Nun essen Asiatinnen aber Tofu und andere Sojaprodukte, während man Frauen im Westen häufig die aus der Sojabohne isolierten Isoflavone als Nahrungsergänzung anbietet.
Die Frage, die sich die Wissenschaftler nun stellten, war, ob die isolierten Isoflavone – die von den meisten westlichen Frauen erst mit Beginn der Wechseljahre eingenommen werden – dieselben gesundheitlichen Vorteile bringen können wie der lebenslange Tofu- und Sojaprodukteverzehr in Asien.
Es zeigte sich, dass vollwertige Sojaprodukte, wie z. B. Sojamehl oder Tofuprodukte verstärkt jene Gene aktivieren, die Tumoren unterdrücken. Gleichzeitig werden Gene unterdrückt, die das Tumorwachstum und die unkontrollierte Ausbreitung von Krebszellen fördern würden.
Soja stärkt Immunsystem, Isoflavone schwächen Immunsystem
"Besonders wichtig erschien uns die Tatsache, dass Sojamehl die gesamte Immunfunktion stärkte, was ebenfalls erklären könnte, warum es das Tumorwachstum nicht stimulierte", so die leitende Forscherin Yunxian Liu (angehende Doktorin in Humanernährung und Master für Statistik).

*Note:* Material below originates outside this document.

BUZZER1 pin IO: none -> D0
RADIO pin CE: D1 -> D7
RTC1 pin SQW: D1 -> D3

"Die isolierten Isoflavone aktivierten hingegen krebsfördernde Gene und schwächten sogar die Immunfunktionen des Organismus und so auch seine Fähigkeiten, Krebszellen aufzuspüren und zu zerstören."
Liu stellte ferner fest, dass die isolierten Isoflavone zwei Gene förderten, die bei Frauen mit Brustkrebs zu einer kürzeren Überlebensrate führten (2). Gleichzeitig wurde ein anderes Gen unterdrückt, dass die Überlebensrate verlängern würde.

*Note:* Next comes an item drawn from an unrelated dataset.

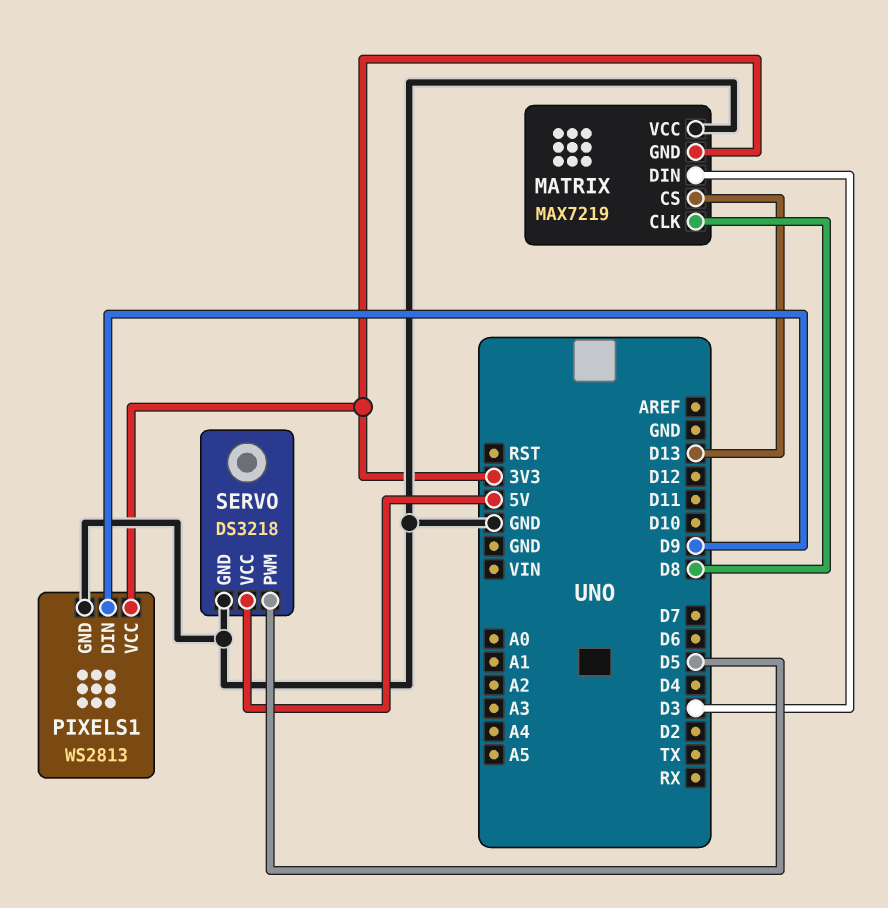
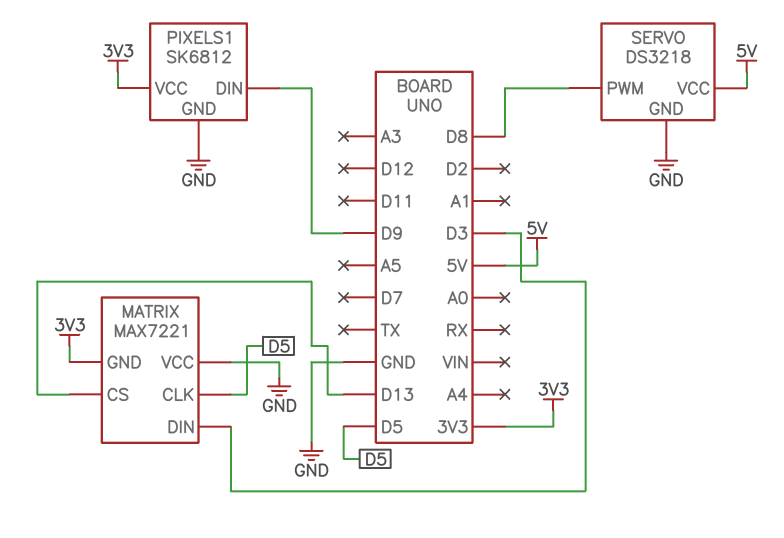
MATRIX: MAX7219 -> MAX7221
MATRIX pin CLK: D8 -> D5
PIXELS1: WS2813 -> SK6812
SERVO pin PWM: D5 -> D8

Bei Brustkrebs: Vollwertige Sojaprodukte – ja! Isoflavone als Nahrungsergänzung – nein!
Lius Erkenntnisse unterstützen damit die Hypothese namens Soy Matrix Effect, derzufolge die krebsschützende Wirkung von Soja nur aus dem vollständigen Lebensmittel stammt. Es sind also keineswegs die Isoflavone, sondern die Kombination aller in der Sojabohne enthaltenen bioaktiven Substanzen, die in ihrer Gesamtheit gesundheitliche Vorteile mit sich bringen.
Interessant war zudem, dass beide Gruppen dieselbe Genisteinmenge zu sich nahmen. Einmal isoliert und das andere Mal im Rahmen des vollwertigen Lebensmittels – und während die Stoffe in isolierter Form schädlich waren, konnten dieselben Stoffe im Verbund mit all den anderen Stoffen aus der Sojabohne sehr positiv wirken.

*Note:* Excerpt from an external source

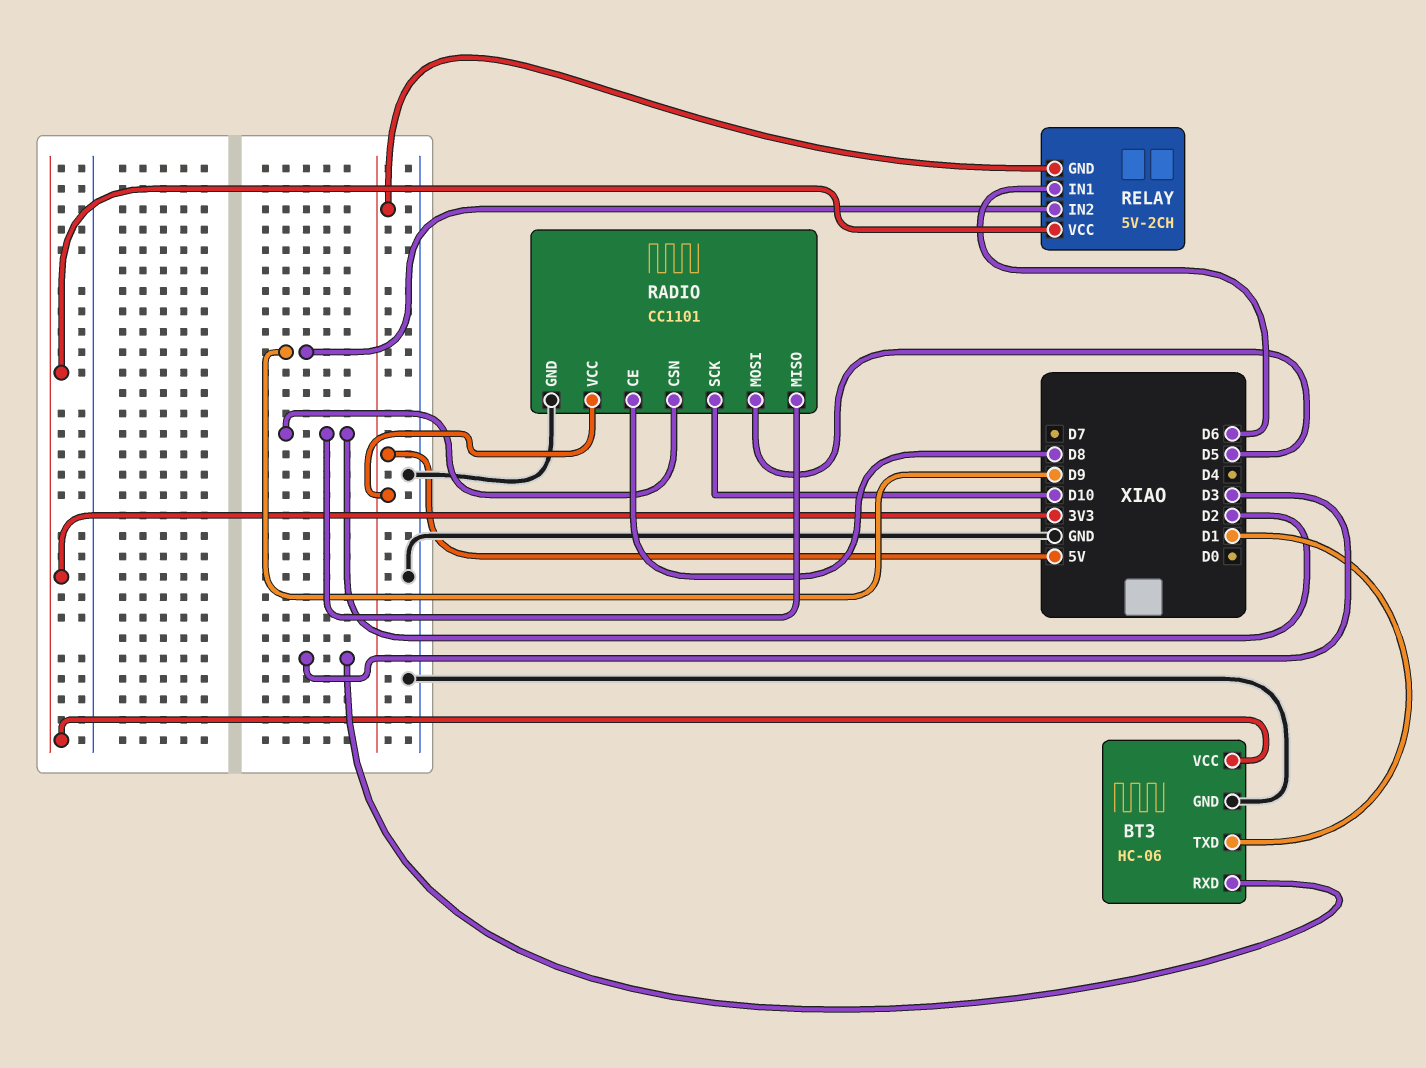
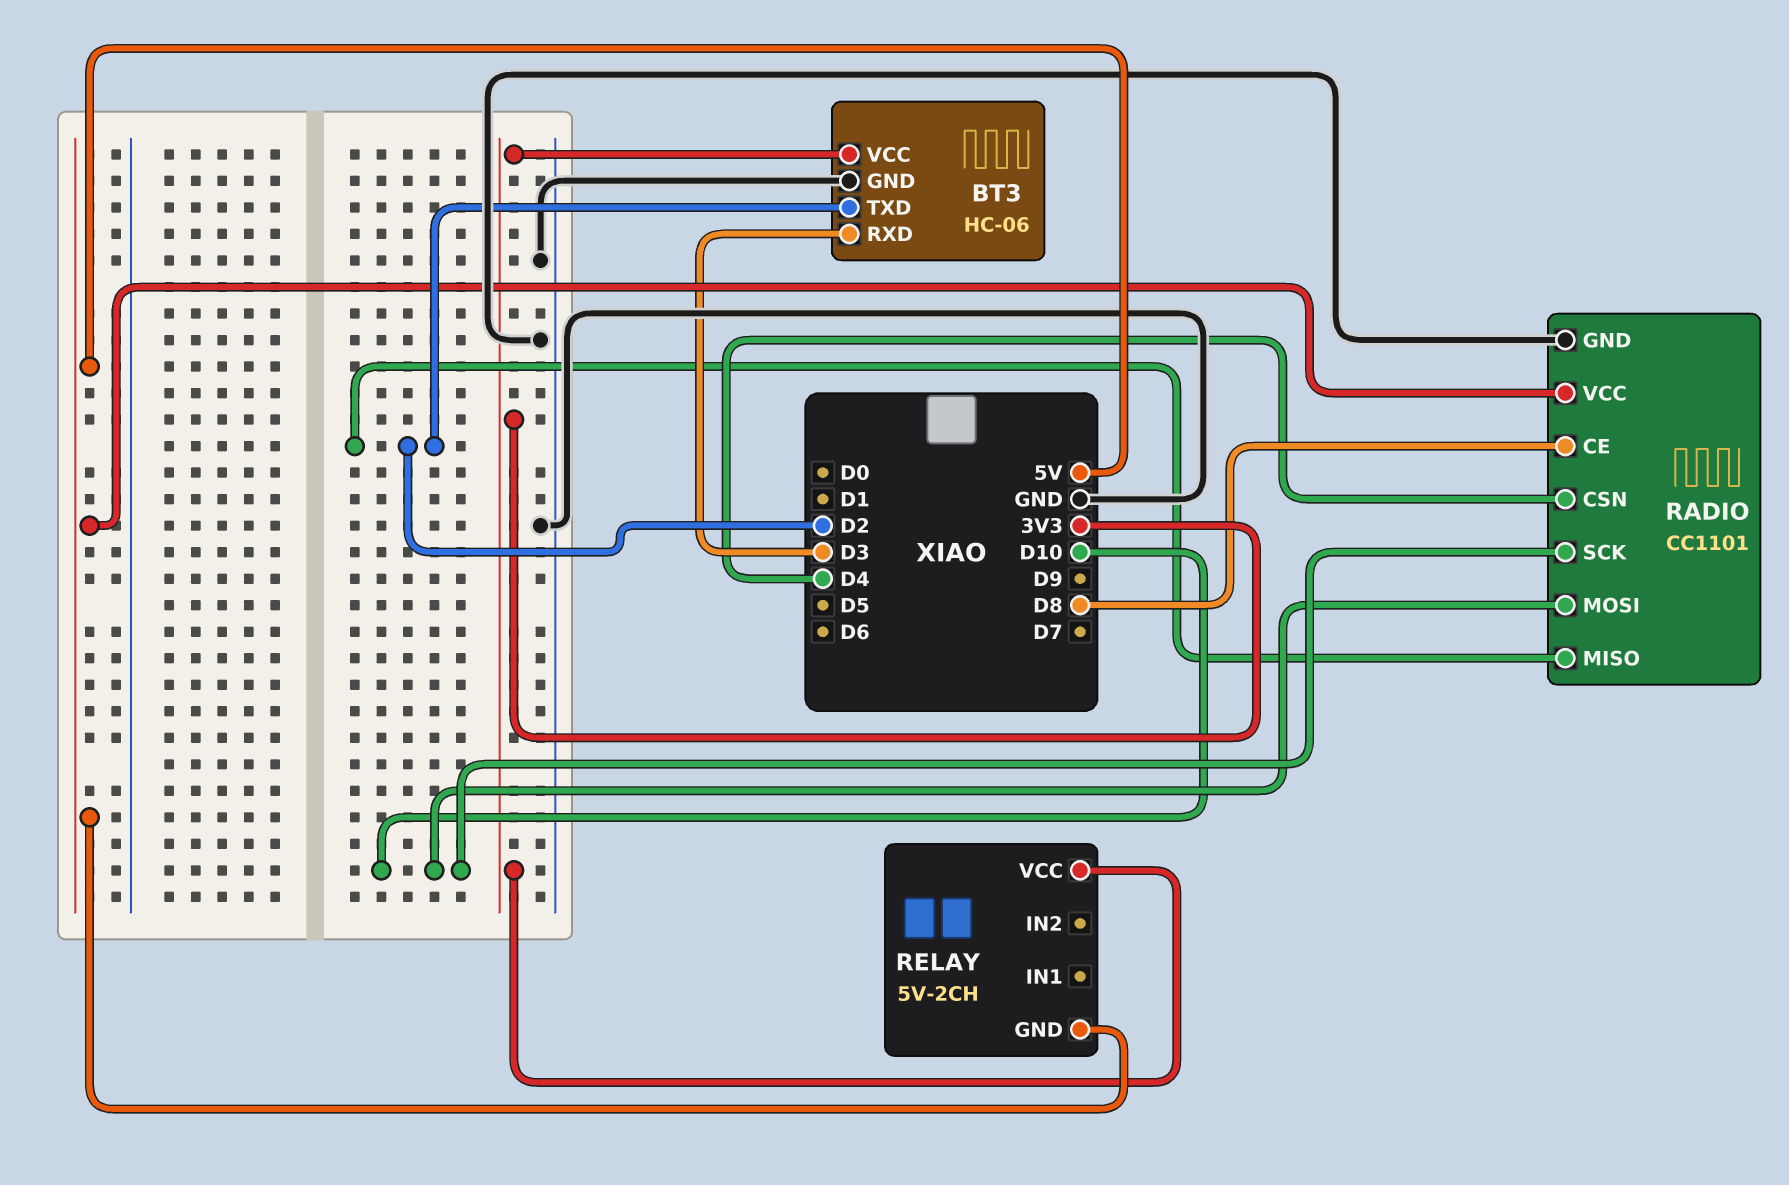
BT3 pin TXD: D1 -> D2
RADIO pin CSN: D2 -> D4
RADIO pin MOSI: D5 -> D10
RELAY pin IN1: D6 -> none
RELAY pin IN2: D9 -> none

Frauen mit Brustkrebs sollten daher keinesfalls Nahrungsergänzungsmittel mit isolierten Isoflavonen aus der Sojabohne einnehmen, sondern einfach Sojaprodukte, wie z. B. Tofu, Tempeh oder Sojamehl in einen gesunden und vitalstoffreichen Speiseplan aus viel Obst, Hülsenfrüchten, Gemüse und Vollkorngetreide einbauen.
Update 6.4.2025
In einer Übersichtsarbeit von 2019 hieß es:
"Während der zehnjährigen Nachbeobachtung erkrankten 2289 Frauen an Brustkrebs (von mehr als 300.000 Frauen). [...] Jede Erhöhung der Soja-Isoflavon-Zufuhr um 10 mg/Tag war mit einer Verringerung des Brustkrebsrisikos um 3 % verbunden. [...]. Eine höhere Sojazufuhr könnte einen angemessenen Nutzen für die Brustkrebsprävention bieten." (3)
In einer Meta-Analyse von 2022 lautete die Schlussfolgerung:
"Die Daten wiesen auf eine klare inverse Korrelation zwischen der Menge der konsumierten Isoflavone und dem Brustkrebsrisiko bei Frauen vor und nach der Menopause hin. Der Konsum von Soja-Isoflavonen kann das Brustkrebsrisiko bei Frauen vor und nach der Menopause senken." (4)
Im März 2025 erschien eine Studie, in der man bei 432 Brustkrebsüberlebenden (Durchschnittsalter 52 Jahre) den Zusammenhang zwischen Sojakonsum (bzw. Isoflavonen) und Entzündungsmarkern untersuchte. Es zeigte sich: Je höher der Sojakonsum, umso niedriger die Entzündungswerte (5).